Reports of this phenomenon goes back 100s of years but the most recognised era for EVP is in the 1920’s.
Thomas Edison, the famous American inventor, developed many devices that greatly influenced life around the world, including the phonograph, the motion picture camera, and the long-lasting, practical electric light bulb and he was Dubbed “The Wizard of Menlo Park . He believed that it might be possible to capture disembodied voices with a machine, he wrote: “If our personality survives (after death), then it is strictly logical or scientific to assume that it retains memory, intellect, other faculties, and knowledge that we acquire on this Earth. Therefore … if we can evolve an instrument so delicate as to be affected by our personality as it survives in the next life, such an instrument, when made available, ought to record something.”

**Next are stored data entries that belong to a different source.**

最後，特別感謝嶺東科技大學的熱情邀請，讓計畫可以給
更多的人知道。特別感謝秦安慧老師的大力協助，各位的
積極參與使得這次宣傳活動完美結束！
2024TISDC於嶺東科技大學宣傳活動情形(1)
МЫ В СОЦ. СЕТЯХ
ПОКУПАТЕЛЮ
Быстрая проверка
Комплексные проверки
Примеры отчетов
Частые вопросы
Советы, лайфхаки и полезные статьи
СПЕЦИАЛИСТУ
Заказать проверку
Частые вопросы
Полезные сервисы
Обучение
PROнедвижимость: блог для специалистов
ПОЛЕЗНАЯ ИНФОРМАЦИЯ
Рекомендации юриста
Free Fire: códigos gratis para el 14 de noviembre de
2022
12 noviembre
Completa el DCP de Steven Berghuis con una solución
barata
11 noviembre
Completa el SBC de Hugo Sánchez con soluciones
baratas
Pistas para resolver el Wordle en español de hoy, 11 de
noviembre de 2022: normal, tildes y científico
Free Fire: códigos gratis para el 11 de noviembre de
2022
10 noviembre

Thomas Edison didn’t invent the concept of EVP but it was suggested that through his research he did bring the phenomenon to the attention of others. In October of 1920, an article appeared in American Magazine entitled “Edison Working to Communicate with the Next World” and other similar headlines made it across the globe. He started devising methods to communicate with the dead after his mother passed away. This made Thomas more eager to perfect a method to communicate with her. Thomas stated he wasn’t a believer but did say that he is could provide a method that science would recognise as some kind of proof then he would.

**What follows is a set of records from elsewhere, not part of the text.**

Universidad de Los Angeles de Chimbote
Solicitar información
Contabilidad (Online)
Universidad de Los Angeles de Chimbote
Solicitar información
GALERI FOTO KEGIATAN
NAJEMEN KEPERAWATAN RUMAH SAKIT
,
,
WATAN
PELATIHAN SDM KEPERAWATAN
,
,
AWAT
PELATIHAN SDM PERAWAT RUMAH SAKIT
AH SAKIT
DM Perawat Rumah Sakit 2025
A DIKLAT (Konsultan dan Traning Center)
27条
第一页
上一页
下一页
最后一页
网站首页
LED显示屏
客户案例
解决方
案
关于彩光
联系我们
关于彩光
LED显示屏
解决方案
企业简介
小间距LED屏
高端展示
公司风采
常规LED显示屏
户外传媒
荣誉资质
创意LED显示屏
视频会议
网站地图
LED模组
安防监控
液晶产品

It was said that with the help from his assistant, Dr. Miller Hutchison, he started to physically build a device which matched his theory. While his devised machine was started, it was never actually finished by Mr. Edison due to his death in 1931. This machine which was later named the Thomas Edison Communicator (TEC) and it is believed experiments to use the device through Thomas’s documentation has been made but clearly the results never reached Thomas’s expectation.
After Thomas’s death many claimed that in 1941, Thomas reportedly made contact at a
séance held in New York. Mr. Edison’s spirit reportedly said that the plans for the machine were with three of his assistants. According to the story, the machine was finally built but it did not work. Another story tells of how Mr. Edison made contact at another séance giving a few suggestions for changes to his machine. One of the people supposedly present at this séance was J. Gilbert Wright, the inventor of putty, who later claimed to have made the changes Edison’s machine and then used it to contacted the spirit of Charles Steinmetz, a deceased inventor, who gave Mr. Wright further suggestions for improvements to the machine. Wright reportedly continued to work on the machine until 1959 when he passed away and once again the machine supposedly vanished.
Over the years there has been mass confusion if the device ever existed or not, some believe that Thomas did believe the theory and was constructing such a device while others believe not, one report says that After a few years, Edison admitted that he had made the whole thing up. The Edison National Historic Site take care of over five million pages of documents. None of them mention such an experiment.
Even to this day Mr. Edison’s machine or his notes concerning such have ever been found. Did his machine really exist or was it a mere joke he played upon a reporter in the 1920’s? I think it may be one of them mysteries we will never no!